_Items from a dataset_
▬▬▬▬▬▬▬▬▬▬

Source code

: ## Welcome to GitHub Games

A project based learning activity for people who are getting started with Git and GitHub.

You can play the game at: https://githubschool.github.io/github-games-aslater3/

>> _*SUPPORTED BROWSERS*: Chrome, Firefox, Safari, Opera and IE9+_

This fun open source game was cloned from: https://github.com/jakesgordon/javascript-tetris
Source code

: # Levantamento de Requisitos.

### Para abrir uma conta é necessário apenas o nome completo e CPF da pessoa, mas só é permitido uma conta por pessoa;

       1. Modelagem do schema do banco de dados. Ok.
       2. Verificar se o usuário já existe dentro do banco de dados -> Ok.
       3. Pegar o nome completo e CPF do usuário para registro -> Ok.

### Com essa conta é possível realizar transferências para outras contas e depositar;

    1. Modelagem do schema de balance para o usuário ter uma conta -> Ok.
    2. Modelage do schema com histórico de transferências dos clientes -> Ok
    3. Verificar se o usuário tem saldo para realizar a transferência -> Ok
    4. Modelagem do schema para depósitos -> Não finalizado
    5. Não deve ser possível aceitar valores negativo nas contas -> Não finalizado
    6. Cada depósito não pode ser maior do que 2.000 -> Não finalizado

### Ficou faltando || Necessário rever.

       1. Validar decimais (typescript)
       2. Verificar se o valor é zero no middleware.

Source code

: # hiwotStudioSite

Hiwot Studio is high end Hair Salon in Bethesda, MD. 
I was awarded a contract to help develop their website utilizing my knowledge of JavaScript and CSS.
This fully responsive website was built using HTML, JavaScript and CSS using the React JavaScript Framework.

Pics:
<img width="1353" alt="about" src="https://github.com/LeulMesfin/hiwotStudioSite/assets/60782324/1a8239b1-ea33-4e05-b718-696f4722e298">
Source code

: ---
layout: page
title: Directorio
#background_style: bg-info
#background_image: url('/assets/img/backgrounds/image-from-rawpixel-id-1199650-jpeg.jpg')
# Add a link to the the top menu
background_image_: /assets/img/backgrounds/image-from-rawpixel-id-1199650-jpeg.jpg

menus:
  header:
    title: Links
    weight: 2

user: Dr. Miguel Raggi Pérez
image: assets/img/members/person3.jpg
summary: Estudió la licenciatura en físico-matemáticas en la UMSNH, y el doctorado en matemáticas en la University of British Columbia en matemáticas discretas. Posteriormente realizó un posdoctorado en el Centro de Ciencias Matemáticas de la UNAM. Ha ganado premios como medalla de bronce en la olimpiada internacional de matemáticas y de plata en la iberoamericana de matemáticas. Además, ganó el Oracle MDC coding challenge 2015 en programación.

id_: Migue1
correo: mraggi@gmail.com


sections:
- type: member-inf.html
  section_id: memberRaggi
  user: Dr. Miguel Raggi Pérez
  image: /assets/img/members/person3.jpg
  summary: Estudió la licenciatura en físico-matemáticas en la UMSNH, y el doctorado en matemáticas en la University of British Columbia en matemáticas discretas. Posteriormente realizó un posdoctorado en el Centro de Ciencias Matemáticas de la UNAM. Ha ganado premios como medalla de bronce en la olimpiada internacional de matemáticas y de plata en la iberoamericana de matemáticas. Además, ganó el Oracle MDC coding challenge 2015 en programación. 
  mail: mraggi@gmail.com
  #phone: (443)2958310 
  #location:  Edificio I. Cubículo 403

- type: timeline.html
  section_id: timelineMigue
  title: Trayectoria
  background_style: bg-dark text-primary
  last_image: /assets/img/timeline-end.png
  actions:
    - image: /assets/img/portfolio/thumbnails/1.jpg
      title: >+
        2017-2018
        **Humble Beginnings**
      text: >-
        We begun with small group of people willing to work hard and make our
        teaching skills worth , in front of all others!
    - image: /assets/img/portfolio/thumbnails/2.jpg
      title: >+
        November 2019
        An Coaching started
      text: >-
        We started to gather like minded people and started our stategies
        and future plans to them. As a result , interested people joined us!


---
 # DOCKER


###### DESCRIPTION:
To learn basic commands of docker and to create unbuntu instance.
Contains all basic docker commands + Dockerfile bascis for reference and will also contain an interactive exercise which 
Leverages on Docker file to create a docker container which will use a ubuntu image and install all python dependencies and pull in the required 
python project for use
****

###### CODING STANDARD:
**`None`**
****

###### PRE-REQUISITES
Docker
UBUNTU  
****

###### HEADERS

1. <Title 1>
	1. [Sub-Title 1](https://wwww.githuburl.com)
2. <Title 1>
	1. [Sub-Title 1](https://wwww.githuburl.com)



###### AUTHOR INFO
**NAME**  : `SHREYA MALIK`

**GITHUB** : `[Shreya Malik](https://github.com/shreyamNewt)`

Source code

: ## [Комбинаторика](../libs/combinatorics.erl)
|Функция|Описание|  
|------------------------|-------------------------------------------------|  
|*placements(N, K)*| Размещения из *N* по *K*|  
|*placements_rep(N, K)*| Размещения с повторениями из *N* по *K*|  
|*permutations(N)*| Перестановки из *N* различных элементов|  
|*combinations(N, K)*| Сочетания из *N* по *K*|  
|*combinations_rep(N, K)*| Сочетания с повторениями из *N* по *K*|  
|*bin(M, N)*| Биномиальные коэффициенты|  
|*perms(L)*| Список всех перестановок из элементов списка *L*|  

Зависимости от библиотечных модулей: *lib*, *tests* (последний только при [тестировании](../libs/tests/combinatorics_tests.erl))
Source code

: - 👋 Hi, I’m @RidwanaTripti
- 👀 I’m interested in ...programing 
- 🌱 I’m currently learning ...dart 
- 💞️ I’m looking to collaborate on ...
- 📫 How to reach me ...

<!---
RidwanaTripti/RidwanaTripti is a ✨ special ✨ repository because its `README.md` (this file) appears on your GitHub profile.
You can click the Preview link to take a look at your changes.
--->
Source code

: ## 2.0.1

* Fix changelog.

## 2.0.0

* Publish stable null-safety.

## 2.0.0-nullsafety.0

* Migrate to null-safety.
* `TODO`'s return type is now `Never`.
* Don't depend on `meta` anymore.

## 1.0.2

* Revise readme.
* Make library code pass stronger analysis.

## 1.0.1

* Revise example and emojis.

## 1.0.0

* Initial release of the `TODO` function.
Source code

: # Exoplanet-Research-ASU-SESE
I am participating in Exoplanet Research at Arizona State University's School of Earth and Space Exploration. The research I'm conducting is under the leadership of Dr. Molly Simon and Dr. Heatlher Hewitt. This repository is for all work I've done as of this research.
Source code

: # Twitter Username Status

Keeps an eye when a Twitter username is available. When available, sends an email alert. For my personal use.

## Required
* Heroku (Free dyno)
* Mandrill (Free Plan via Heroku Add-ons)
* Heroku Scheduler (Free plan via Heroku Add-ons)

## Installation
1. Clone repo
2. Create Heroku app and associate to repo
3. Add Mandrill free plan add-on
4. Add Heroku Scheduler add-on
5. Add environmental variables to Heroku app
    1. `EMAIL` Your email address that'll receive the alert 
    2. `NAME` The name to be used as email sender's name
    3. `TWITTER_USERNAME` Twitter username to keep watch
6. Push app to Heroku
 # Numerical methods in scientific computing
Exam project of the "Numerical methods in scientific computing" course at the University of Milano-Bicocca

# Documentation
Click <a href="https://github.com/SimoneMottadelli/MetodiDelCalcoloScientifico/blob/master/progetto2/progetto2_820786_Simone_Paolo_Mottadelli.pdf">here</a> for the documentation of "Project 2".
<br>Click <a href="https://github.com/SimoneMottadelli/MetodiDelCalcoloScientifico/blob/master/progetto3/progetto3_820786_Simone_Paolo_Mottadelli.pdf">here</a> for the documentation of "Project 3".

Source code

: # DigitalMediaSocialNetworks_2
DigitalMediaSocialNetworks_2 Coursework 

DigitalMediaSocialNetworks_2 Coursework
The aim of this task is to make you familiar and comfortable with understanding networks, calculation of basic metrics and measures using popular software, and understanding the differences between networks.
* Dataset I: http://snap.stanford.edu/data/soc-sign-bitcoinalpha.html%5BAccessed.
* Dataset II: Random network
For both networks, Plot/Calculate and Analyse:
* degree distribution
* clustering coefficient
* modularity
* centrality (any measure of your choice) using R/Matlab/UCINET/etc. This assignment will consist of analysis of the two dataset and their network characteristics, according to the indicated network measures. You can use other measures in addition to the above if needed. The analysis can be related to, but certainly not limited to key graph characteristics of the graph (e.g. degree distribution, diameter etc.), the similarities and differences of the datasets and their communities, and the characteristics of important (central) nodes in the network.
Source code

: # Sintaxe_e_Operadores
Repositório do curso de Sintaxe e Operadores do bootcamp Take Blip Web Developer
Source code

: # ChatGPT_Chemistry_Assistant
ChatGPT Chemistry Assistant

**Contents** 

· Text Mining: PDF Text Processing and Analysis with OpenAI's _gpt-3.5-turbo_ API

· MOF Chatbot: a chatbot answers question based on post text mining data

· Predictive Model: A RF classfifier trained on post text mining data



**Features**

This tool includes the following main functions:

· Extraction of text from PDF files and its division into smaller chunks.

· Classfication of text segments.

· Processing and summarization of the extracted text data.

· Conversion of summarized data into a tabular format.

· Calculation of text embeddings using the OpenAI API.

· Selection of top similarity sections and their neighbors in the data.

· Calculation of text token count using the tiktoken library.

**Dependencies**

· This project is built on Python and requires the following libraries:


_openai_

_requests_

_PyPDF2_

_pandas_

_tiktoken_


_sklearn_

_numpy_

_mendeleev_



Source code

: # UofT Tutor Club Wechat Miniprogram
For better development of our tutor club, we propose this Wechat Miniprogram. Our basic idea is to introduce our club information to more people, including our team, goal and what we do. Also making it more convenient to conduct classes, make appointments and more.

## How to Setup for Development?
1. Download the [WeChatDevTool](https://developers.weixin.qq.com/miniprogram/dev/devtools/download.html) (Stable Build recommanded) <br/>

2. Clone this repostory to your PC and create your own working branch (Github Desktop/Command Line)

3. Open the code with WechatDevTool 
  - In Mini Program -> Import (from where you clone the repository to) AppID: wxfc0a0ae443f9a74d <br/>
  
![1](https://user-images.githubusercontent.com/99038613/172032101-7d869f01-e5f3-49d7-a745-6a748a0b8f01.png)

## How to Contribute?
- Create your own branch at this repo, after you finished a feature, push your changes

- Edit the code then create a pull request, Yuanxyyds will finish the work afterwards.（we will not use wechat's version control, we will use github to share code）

▬▬▬▬▬▬▬▬▬▬

_INSTRUCTIONS FOR THE TASK_
Could you find every line in the records above that contains the word "RidwanaTripti" and copy it?

_FINISHED TASK_
: - 👋 Hi, I’m @RidwanaTripti
RidwanaTripti/RidwanaTripti is a ✨ special ✨ repository because its `README.md` (this file) appears on your GitHub profile.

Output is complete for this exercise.